Over the last 12 years of trying—and often struggling—to build technology products in Indonesia, I have come to understand something that most people overlook: the most formidable barriers to entry in this space are not solely technical and not financial. The real resistance comes from deep within—Indonesians’ collective mindset, a lack of systems thinking, and the absence of a national framework for innovation. This perspective is reasonable, given that Indonesia’s tech identity has traditionally leaned more toward usage than invention.
Suppose the nation is serious about becoming a tech-driven, industrial nation. In that case, we need to stop thinking of ourselves as building shopping malls and start thinking of ourselves as building living, evolving systems, because that’s what real technology is.
I have to realize that one of the biggest misconceptions about technology creation, particularly in Indonesia, is the meaning of “build.” We claim to be building technology, but are we truly?
There is a fundamental distinction between integrating tools, launching platforms, and genuinely developing technology. And that difference matters—because it defines the level of resilience, independence, and long-term value that a product or a country can create. In this country, most people still don’t understand what it means to build a product from scratch. For many, it simply means launching a product, onboarding users, and generating revenue. But that’s only part of the equation. In the true sense, building technology means creating your own engine and architecture.
Too often, they labeled “building” as assembling third-party services, relying on imported systems, or white-labeling someone else’s codebase. It’s not inherently incorrect, but we must be clear: This is implementation, not innovation. The two are fundamentally different in terms of effort, risk, and impact.
Real product creation involves ambiguity, making decisions no one has made before, and even making mistakes. That’s the intellectual burden of truly building a technology product. In the true sense, building technology means creating your own engine and architecture.
In this nation’s context, when you decide to build a tech product from scratch, let me tell you what happens: The process feels slow, expensive, and mentally exhausting. Not because the talent is weak, but because it’s supposed to be hard. You’re not just building a UI; you’re building back-end systems, architectural logic, scalability layers, internal tools, CI/CD pipelines, and possibly even infrastructure logic, such as your own cloud.
In this phase, you will bleed, lose sleep, and even doubt everything. You will also hear questions like:
“Why are you still red?”
“Why is it taking so long?”
“Why aren’t you profitable yet?”
That’s normal. These questions often come from good intentions, but they seem to lack understanding about creating a tech product from scratch. Unlike physical infrastructure projects, where blueprints are predictable and delivery can be scheduled, technology products are constantly evolving. They don’t get built once. They get built, broken, rebuilt, and iterated again. In tech, red is ot a failure state. It’s the cost of creating something that can last.

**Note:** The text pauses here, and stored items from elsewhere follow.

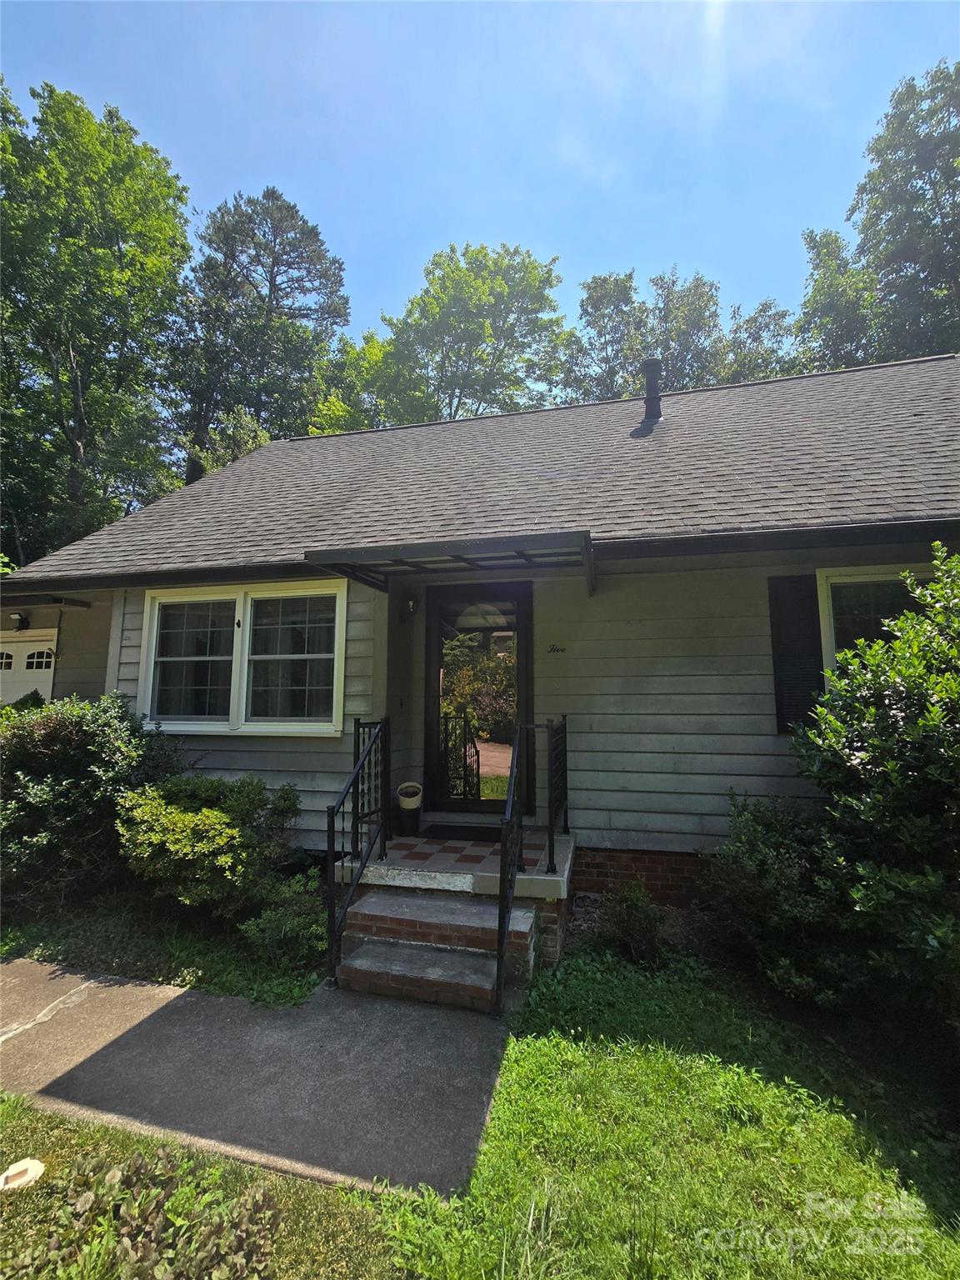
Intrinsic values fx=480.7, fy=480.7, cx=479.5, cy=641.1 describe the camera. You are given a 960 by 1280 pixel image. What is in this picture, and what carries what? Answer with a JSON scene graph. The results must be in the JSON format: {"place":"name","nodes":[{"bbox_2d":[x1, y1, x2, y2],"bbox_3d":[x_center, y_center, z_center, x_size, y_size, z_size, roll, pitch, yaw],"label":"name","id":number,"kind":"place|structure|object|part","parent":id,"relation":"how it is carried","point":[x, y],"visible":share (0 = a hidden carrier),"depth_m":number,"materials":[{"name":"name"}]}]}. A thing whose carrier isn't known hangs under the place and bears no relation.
{"place":"outdoors","nodes":[
{"label":"outdoors","id":0,"kind":"place"},
{"bbox_2d":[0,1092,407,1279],"label":"lawn","id":1,"kind":"structure","parent":0,"point":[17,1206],"materials":[{"name":"green plant"}]},
{"bbox_2d":[0,1157,45,1191],"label":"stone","id":2,"kind":"object","parent":1,"relation":"on","point":[9,1173],"visible":0.97,"depth_m":1.88,"materials":[{"name":"white"}]},
{"bbox_2d":[0,954,513,1197],"label":"walkway","id":3,"kind":"structure","parent":0,"point":[170,1002],"materials":[{"name":"grey concrete"}]},
{"bbox_2d":[335,882,539,1013],"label":"brick steps","id":4,"kind":"structure","parent":3,"relation":"on","point":[372,899],"depth_m":3.27,"materials":[{"name":"brown brick"}]},
{"bbox_2d":[325,715,390,984],"bbox_3d":[-0.868,1.383,3.610,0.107,1.767,1.219,-1,-6,14],"label":"metal railing","id":5,"kind":"object","parent":4,"relation":"on","point":[331,845],"visible":0.99,"depth_m":3.52,"materials":[{"name":"black metal"}]},
{"bbox_2d":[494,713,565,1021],"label":"metal railing","id":6,"kind":"object","parent":4,"relation":"on","point":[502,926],"visible":0.94,"depth_m":3.30,"materials":[{"name":"black metal"}]},
{"bbox_2d":[0,0,959,342],"label":"sky","id":7,"kind":"structure","parent":0,"point":[344,232],"materials":[{"name":"blue"}]},
{"bbox_2d":[0,354,959,930],"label":"house","id":8,"kind":"structure","parent":0,"point":[130,622],"depth_m":4.45,"materials":[{"name":"grey paint"}]},
{"bbox_2d":[10,610,29,630],"bbox_3d":[-6.112,-0.267,6.390,0.188,0.251,0.248,-1,-6,14],"label":"wall lamp","id":9,"kind":"object","parent":8,"relation":"attached to","point":[19,619],"visible":0.97,"depth_m":6.35,"materials":[{"name":"black metal"}]},
{"bbox_2d":[0,629,57,707],"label":"garage door","id":10,"kind":"structure","parent":8,"relation":"in","point":[25,647],"depth_m":6.64,"materials":[{"name":"white paint"}]},
{"label":"arched window","id":11,"kind":"part","parent":10,"relation":"part of","materials":[{"name":"black glass"}]},
{"label":"arched window","id":12,"kind":"part","parent":10,"relation":"part of","materials":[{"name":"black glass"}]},
{"bbox_2d":[140,578,349,735],"bbox_3d":[-2.401,0.162,4.886,2.500,1.653,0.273,-1,-6,14],"label":"window","id":13,"kind":"structure","parent":8,"relation":"in","point":[241,614],"depth_m":4.85,"materials":[{"name":"white glass"}]},
{"label":"sash","id":14,"kind":"part","parent":13,"relation":"part of","materials":[{"name":"white glass"}]},
{"label":"sash","id":15,"kind":"part","parent":13,"relation":"part of","materials":[{"name":"white glass"}]},
{"bbox_2d":[400,593,419,618],"bbox_3d":[-0.750,-0.394,5.264,0.166,0.284,0.229,-1,-6,14],"label":"wall lamp","id":16,"kind":"object","parent":8,"relation":"attached to","point":[412,603],"visible":0.97,"depth_m":5.20,"materials":[{"name":"black"}]},
{"bbox_2d":[299,529,596,598],"bbox_3d":[-0.098,-0.647,4.279,2.313,0.297,1.416,-1,-6,14],"label":"awning","id":17,"kind":"object","parent":8,"relation":"attached to","point":[537,542],"visible":0.97,"depth_m":4.01,"materials":[{"name":"metal"}]},
{"bbox_2d":[334,823,577,898],"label":"porch","id":18,"kind":"object","parent":8,"relation":"attached to","point":[428,869],"visible":0.48,"depth_m":3.95,"materials":[{"name":"concrete"}]},
{"bbox_2d":[395,781,423,834],"bbox_3d":[-0.700,1.674,4.816,0.276,0.465,0.289,-1,-6,14],"label":"flower pot","id":19,"kind":"object","parent":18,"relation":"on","point":[404,786],"visible":0.98,"depth_m":4.71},
{"bbox_2d":[420,822,503,841],"bbox_3d":[-0.115,1.883,4.761,0.940,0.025,0.558,-1,-6,14],"label":"doormat","id":20,"kind":"object","parent":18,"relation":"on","point":[454,834],"visible":0.83,"depth_m":4.70,"materials":[{"name":"black carpet"}]},
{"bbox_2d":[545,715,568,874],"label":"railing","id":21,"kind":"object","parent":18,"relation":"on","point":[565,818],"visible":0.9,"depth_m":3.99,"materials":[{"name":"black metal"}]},
{"bbox_2d":[423,582,530,814],"bbox_3d":[-0.026,0.677,5.031,1.364,2.421,0.163,-1,-6,14],"label":"front door","id":22,"kind":"structure","parent":8,"relation":"in","point":[436,722],"depth_m":4.99,"materials":[{"name":"glass"}]},
{"bbox_2d":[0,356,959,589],"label":"roof","id":23,"kind":"structure","parent":8,"relation":"on","point":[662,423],"depth_m":5.26,"materials":[{"name":"grey"}]},
{"bbox_2d":[641,356,662,421],"bbox_3d":[2.563,-3.623,7.169,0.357,1.030,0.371,-1,-6,14],"label":"chimney pipe","id":24,"kind":"object","parent":23,"relation":"on","point":[650,364],"visible":0.82,"depth_m":7.07,"materials":[{"name":"black metal"}]},
{"bbox_2d":[545,644,565,654],"bbox_3d":[0.745,0.082,4.727,0.225,0.102,0.030,-1,-6,14],"label":"house number","id":25,"kind":"object","parent":8,"relation":"attached to","point":[557,649],"visible":0.96,"depth_m":4.72,"materials":[{"name":"black metal"}]},
{"bbox_2d":[768,575,824,732],"bbox_3d":[2.758,0.094,4.093,0.494,1.259,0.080,-1,-6,14],"label":"shutter","id":26,"kind":"object","parent":8,"relation":"attached to","point":[782,684],"visible":0.78,"depth_m":4.09,"materials":[{"name":"black wood"}]},
{"bbox_2d":[815,562,945,675],"bbox_3d":[3.456,0.107,3.837,1.299,1.512,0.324,-1,-6,14],"label":"window","id":27,"kind":"structure","parent":8,"relation":"in","point":[829,590],"depth_m":4.00,"materials":[{"name":"white glass"}]},
{"bbox_2d":[348,949,959,1279],"label":"lawn","id":28,"kind":"structure","parent":0,"point":[531,1095],"materials":[{"name":"green plant"}]},
{"bbox_2d":[589,880,665,969],"bbox_3d":[1.094,2.045,3.479,0.601,0.582,0.626,-1,-6,14],"label":"small shrub","id":29,"kind":"object","parent":28,"relation":"on","point":[626,921],"visible":0.93,"depth_m":3.41,"materials":[{"name":"green plant"}]},
{"bbox_2d":[700,793,850,1002],"bbox_3d":[2.019,1.673,3.279,1.133,1.249,1.168,-1,-6,14],"label":"shrub","id":30,"kind":"object","parent":28,"relation":"on","point":[761,862],"visible":0.78,"depth_m":3.04,"materials":[{"name":"green plant"}]},
{"bbox_2d":[794,548,959,1028],"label":"shrub","id":31,"kind":"object","parent":28,"relation":"on","point":[958,751],"visible":1,"depth_m":2.59,"materials":[{"name":"green plant"}]},
{"label":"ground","id":32,"kind":"structure","parent":0},
{"bbox_2d":[0,76,193,571],"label":"tree","id":33,"kind":"object","parent":32,"relation":"on","point":[120,251],"visible":0.95,"depth_m":15.10,"materials":[{"name":"green plant"}]},
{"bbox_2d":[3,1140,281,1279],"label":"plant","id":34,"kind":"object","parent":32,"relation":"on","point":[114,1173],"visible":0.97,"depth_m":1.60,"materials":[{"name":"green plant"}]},
{"bbox_2d":[0,887,324,1007],"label":"ground cover","id":35,"kind":"object","parent":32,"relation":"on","point":[186,982],"visible":0.54,"depth_m":3.50,"materials":[{"name":"green plant"}]},
{"bbox_2d":[0,690,180,911],"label":"shrub","id":36,"kind":"object","parent":35,"relation":"on","point":[59,730],"visible":0.89,"depth_m":3.99,"materials":[{"name":"green plant"}]},
{"bbox_2d":[116,771,304,919],"bbox_3d":[-2.207,1.678,4.018,1.498,1.146,1.382,-1,-6,14],"label":"shrub","id":37,"kind":"object","parent":35,"relation":"on","point":[209,816],"visible":0.97,"depth_m":3.70,"materials":[{"name":"green plant"}]},
{"bbox_2d":[238,870,329,969],"bbox_3d":[-1.342,2.006,3.471,0.729,0.585,0.718,-1,-6,14],"label":"shrub","id":38,"kind":"object","parent":35,"relation":"on","point":[272,917],"visible":0.79,"depth_m":3.34,"materials":[{"name":"green plant"}]},
{"bbox_2d":[163,185,349,487],"bbox_3d":[-9.529,-8.545,20.298,7.988,20.027,7.685,-1,-6,14],"label":"tree","id":39,"kind":"object","parent":32,"relation":"on","point":[283,307],"visible":0.81,"depth_m":19.37,"materials":[{"name":"plant"}]},
{"bbox_2d":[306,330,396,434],"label":"tree","id":40,"kind":"object","parent":32,"relation":"on","point":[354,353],"visible":0.3,"depth_m":20.81,"materials":[{"name":"green plant"}]},
{"bbox_2d":[351,240,571,425],"bbox_3d":[-1.008,-8.245,22.762,10.637,18.489,9.364,-1,-6,14],"label":"tree","id":41,"kind":"object","parent":32,"relation":"on","point":[544,281],"visible":0.72,"depth_m":20.99,"materials":[{"name":"green plant"}]},
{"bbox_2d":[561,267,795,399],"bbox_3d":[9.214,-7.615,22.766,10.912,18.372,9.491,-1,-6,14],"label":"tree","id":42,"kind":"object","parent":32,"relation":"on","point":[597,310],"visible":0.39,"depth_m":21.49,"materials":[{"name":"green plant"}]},
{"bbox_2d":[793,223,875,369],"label":"tree","id":43,"kind":"object","parent":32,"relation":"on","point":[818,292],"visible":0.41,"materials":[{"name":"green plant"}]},
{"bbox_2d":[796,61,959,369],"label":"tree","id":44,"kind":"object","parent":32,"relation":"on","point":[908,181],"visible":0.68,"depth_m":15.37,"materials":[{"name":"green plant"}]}
]}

The gap between these mindsets is massive. What stops us from becoming a true technology nation is not our talent, capital, or market. It is all about how we think. Until we embrace complexity, normalize the red phase, and stop comparing software development to shopping mall construction, we will continue to build shallow systems that cannot scale.
We need to stop romanticizing adoption and start respecting the process of building our own design. Without deep design thinking, Indonesia wouldn’t own its technology. And if the nation doesn’t own its tech, Indonesia will always be the most anticipated market for other countries.